Exercise prompt → Transcribe the entire listing exactly.

Study material →
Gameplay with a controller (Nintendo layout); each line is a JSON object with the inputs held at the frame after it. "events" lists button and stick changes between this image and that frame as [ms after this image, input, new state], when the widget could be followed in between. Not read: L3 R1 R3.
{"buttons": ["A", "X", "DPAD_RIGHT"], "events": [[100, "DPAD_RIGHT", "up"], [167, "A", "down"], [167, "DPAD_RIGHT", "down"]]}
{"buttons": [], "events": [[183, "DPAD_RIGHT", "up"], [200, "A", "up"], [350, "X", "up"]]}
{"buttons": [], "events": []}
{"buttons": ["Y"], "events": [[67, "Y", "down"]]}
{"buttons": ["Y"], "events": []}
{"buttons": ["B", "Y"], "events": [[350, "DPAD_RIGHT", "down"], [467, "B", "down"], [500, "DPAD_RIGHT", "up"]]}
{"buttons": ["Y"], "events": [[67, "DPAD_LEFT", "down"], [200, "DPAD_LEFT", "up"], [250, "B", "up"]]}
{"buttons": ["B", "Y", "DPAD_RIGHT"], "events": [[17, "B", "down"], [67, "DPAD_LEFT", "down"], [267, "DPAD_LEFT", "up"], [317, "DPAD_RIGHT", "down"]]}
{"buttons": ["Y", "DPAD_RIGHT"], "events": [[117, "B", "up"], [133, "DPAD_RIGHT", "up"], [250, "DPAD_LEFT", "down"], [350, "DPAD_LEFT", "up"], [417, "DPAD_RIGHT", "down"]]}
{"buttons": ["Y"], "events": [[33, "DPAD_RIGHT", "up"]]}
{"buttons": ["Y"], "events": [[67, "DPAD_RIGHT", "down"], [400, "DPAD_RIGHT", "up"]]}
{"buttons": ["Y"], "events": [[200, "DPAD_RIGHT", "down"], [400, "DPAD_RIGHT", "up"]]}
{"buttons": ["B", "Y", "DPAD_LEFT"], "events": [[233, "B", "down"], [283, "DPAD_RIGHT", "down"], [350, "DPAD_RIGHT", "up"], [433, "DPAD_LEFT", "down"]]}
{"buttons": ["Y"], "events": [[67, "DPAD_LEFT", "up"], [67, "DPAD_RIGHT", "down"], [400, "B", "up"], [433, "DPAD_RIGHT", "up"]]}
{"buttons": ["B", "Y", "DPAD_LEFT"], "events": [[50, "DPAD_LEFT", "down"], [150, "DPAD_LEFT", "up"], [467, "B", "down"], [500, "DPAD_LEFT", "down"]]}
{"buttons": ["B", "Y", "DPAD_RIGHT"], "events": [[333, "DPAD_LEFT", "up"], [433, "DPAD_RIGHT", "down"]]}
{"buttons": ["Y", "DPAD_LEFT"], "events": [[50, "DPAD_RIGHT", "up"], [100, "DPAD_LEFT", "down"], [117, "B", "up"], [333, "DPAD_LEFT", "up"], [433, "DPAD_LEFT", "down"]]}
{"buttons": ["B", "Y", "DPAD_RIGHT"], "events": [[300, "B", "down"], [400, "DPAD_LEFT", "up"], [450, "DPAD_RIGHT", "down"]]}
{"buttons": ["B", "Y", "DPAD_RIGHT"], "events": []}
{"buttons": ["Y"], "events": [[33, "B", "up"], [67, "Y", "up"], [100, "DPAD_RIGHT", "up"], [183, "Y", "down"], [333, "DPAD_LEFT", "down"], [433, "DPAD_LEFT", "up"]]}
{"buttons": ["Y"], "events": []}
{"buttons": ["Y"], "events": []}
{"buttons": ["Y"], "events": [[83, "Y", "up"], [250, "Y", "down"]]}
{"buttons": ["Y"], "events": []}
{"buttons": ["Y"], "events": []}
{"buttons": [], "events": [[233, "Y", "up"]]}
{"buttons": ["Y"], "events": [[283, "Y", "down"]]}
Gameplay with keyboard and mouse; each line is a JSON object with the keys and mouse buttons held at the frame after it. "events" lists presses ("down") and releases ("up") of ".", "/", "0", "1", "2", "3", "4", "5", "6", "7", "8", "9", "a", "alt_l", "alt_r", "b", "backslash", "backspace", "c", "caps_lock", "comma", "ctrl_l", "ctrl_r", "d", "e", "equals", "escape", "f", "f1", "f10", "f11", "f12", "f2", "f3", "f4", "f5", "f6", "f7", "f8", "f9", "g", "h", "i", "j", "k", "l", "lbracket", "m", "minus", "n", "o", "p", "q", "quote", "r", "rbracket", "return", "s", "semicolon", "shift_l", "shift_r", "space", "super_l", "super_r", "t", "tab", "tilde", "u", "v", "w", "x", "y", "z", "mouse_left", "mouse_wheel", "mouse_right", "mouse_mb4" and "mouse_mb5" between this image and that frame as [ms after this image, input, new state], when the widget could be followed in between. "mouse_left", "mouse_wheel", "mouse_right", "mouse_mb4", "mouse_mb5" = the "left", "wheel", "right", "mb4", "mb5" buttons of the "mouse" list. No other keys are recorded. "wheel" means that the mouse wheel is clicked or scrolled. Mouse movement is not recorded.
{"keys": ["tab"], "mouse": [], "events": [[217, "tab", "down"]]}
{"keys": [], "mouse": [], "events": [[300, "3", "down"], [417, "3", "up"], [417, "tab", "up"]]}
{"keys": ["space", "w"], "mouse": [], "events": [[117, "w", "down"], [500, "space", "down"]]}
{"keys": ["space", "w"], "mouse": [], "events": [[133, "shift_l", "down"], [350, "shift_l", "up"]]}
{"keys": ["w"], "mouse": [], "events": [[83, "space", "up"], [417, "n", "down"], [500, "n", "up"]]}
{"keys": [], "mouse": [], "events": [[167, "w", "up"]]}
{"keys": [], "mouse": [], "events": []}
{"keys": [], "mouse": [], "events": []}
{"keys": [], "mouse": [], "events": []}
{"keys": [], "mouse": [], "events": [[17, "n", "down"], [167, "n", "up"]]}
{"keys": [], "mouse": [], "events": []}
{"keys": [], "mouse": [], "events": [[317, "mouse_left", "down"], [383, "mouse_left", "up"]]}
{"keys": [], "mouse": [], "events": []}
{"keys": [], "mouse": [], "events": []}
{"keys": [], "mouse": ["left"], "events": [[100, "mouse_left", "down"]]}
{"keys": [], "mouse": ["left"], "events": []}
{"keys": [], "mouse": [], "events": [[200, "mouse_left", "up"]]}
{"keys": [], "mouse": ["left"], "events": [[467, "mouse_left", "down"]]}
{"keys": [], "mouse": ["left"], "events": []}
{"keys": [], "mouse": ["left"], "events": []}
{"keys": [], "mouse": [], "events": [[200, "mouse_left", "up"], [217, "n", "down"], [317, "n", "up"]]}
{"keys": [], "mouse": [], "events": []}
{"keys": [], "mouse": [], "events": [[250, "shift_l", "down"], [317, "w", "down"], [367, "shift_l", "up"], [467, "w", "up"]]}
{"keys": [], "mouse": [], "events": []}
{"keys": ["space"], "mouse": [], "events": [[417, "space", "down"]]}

Result →
Gameplay with a controller (Nintendo layout); each line is a JSON object with the inputs held at the frame after it. "events" lists button and stick changes between this image and that frame as [ms after this image, input, new state], when the widget could be followed in between. Not read: L3 R1 R3.
{"buttons": ["A", "X", "DPAD_RIGHT"], "events": [[100, "DPAD_RIGHT", "up"], [167, "A", "down"], [167, "DPAD_RIGHT", "down"]]}
{"buttons": [], "events": [[183, "DPAD_RIGHT", "up"], [200, "A", "up"], [350, "X", "up"]]}
{"buttons": [], "events": []}
{"buttons": ["Y"], "events": [[67, "Y", "down"]]}
{"buttons": ["Y"], "events": []}
{"buttons": ["B", "Y"], "events": [[350, "DPAD_RIGHT", "down"], [467, "B", "down"], [500, "DPAD_RIGHT", "up"]]}
{"buttons": ["Y"], "events": [[67, "DPAD_LEFT", "down"], [200, "DPAD_LEFT", "up"], [250, "B", "up"]]}
{"buttons": ["B", "Y", "DPAD_RIGHT"], "events": [[17, "B", "down"], [67, "DPAD_LEFT", "down"], [267, "DPAD_LEFT", "up"], [317, "DPAD_RIGHT", "down"]]}
{"buttons": ["Y", "DPAD_RIGHT"], "events": [[117, "B", "up"], [133, "DPAD_RIGHT", "up"], [250, "DPAD_LEFT", "down"], [350, "DPAD_LEFT", "up"], [417, "DPAD_RIGHT", "down"]]}
{"buttons": ["Y"], "events": [[33, "DPAD_RIGHT", "up"]]}
{"buttons": ["Y"], "events": [[67, "DPAD_RIGHT", "down"], [400, "DPAD_RIGHT", "up"]]}
{"buttons": ["Y"], "events": [[200, "DPAD_RIGHT", "down"], [400, "DPAD_RIGHT", "up"]]}
{"buttons": ["B", "Y", "DPAD_LEFT"], "events": [[233, "B", "down"], [283, "DPAD_RIGHT", "down"], [350, "DPAD_RIGHT", "up"], [433, "DPAD_LEFT", "down"]]}
{"buttons": ["Y"], "events": [[67, "DPAD_LEFT", "up"], [67, "DPAD_RIGHT", "down"], [400, "B", "up"], [433, "DPAD_RIGHT", "up"]]}
{"buttons": ["B", "Y", "DPAD_LEFT"], "events": [[50, "DPAD_LEFT", "down"], [150, "DPAD_LEFT", "up"], [467, "B", "down"], [500, "DPAD_LEFT", "down"]]}
{"buttons": ["B", "Y", "DPAD_RIGHT"], "events": [[333, "DPAD_LEFT", "up"], [433, "DPAD_RIGHT", "down"]]}
{"buttons": ["Y", "DPAD_LEFT"], "events": [[50, "DPAD_RIGHT", "up"], [100, "DPAD_LEFT", "down"], [117, "B", "up"], [333, "DPAD_LEFT", "up"], [433, "DPAD_LEFT", "down"]]}
{"buttons": ["B", "Y", "DPAD_RIGHT"], "events": [[300, "B", "down"], [400, "DPAD_LEFT", "up"], [450, "DPAD_RIGHT", "down"]]}
{"buttons": ["B", "Y", "DPAD_RIGHT"], "events": []}
{"buttons": ["Y"], "events": [[33, "B", "up"], [67, "Y", "up"], [100, "DPAD_RIGHT", "up"], [183, "Y", "down"], [333, "DPAD_LEFT", "down"], [433, "DPAD_LEFT", "up"]]}
{"buttons": ["Y"], "events": []}
{"buttons": ["Y"], "events": []}
{"buttons": ["Y"], "events": [[83, "Y", "up"], [250, "Y", "down"]]}
{"buttons": ["Y"], "events": []}
{"buttons": ["Y"], "events": []}
{"buttons": [], "events": [[233, "Y", "up"]]}
{"buttons": ["Y"], "events": [[283, "Y", "down"]]}
Gameplay with keyboard and mouse; each line is a JSON object with the keys and mouse buttons held at the frame after it. "events" lists presses ("down") and releases ("up") of ".", "/", "0", "1", "2", "3", "4", "5", "6", "7", "8", "9", "a", "alt_l", "alt_r", "b", "backslash", "backspace", "c", "caps_lock", "comma", "ctrl_l", "ctrl_r", "d", "e", "equals", "escape", "f", "f1", "f10", "f11", "f12", "f2", "f3", "f4", "f5", "f6", "f7", "f8", "f9", "g", "h", "i", "j", "k", "l", "lbracket", "m", "minus", "n", "o", "p", "q", "quote", "r", "rbracket", "return", "s", "semicolon", "shift_l", "shift_r", "space", "super_l", "super_r", "t", "tab", "tilde", "u", "v", "w", "x", "y", "z", "mouse_left", "mouse_wheel", "mouse_right", "mouse_mb4" and "mouse_mb5" between this image and that frame as [ms after this image, input, new state], when the widget could be followed in between. "mouse_left", "mouse_wheel", "mouse_right", "mouse_mb4", "mouse_mb5" = the "left", "wheel", "right", "mb4", "mb5" buttons of the "mouse" list. No other keys are recorded. "wheel" means that the mouse wheel is clicked or scrolled. Mouse movement is not recorded.
{"keys": ["tab"], "mouse": [], "events": [[217, "tab", "down"]]}
{"keys": [], "mouse": [], "events": [[300, "3", "down"], [417, "3", "up"], [417, "tab", "up"]]}
{"keys": ["space", "w"], "mouse": [], "events": [[117, "w", "down"], [500, "space", "down"]]}
{"keys": ["space", "w"], "mouse": [], "events": [[133, "shift_l", "down"], [350, "shift_l", "up"]]}
{"keys": ["w"], "mouse": [], "events": [[83, "space", "up"], [417, "n", "down"], [500, "n", "up"]]}
{"keys": [], "mouse": [], "events": [[167, "w", "up"]]}
{"keys": [], "mouse": [], "events": []}
{"keys": [], "mouse": [], "events": []}
{"keys": [], "mouse": [], "events": []}
{"keys": [], "mouse": [], "events": [[17, "n", "down"], [167, "n", "up"]]}
{"keys": [], "mouse": [], "events": []}
{"keys": [], "mouse": [], "events": [[317, "mouse_left", "down"], [383, "mouse_left", "up"]]}
{"keys": [], "mouse": [], "events": []}
{"keys": [], "mouse": [], "events": []}
{"keys": [], "mouse": ["left"], "events": [[100, "mouse_left", "down"]]}
{"keys": [], "mouse": ["left"], "events": []}
{"keys": [], "mouse": [], "events": [[200, "mouse_left", "up"]]}
{"keys": [], "mouse": ["left"], "events": [[467, "mouse_left", "down"]]}
{"keys": [], "mouse": ["left"], "events": []}
{"keys": [], "mouse": ["left"], "events": []}
{"keys": [], "mouse": [], "events": [[200, "mouse_left", "up"], [217, "n", "down"], [317, "n", "up"]]}
{"keys": [], "mouse": [], "events": []}
{"keys": [], "mouse": [], "events": [[250, "shift_l", "down"], [317, "w", "down"], [367, "shift_l", "up"], [467, "w", "up"]]}
{"keys": [], "mouse": [], "events": []}
{"keys": ["space"], "mouse": [], "events": [[417, "space", "down"]]}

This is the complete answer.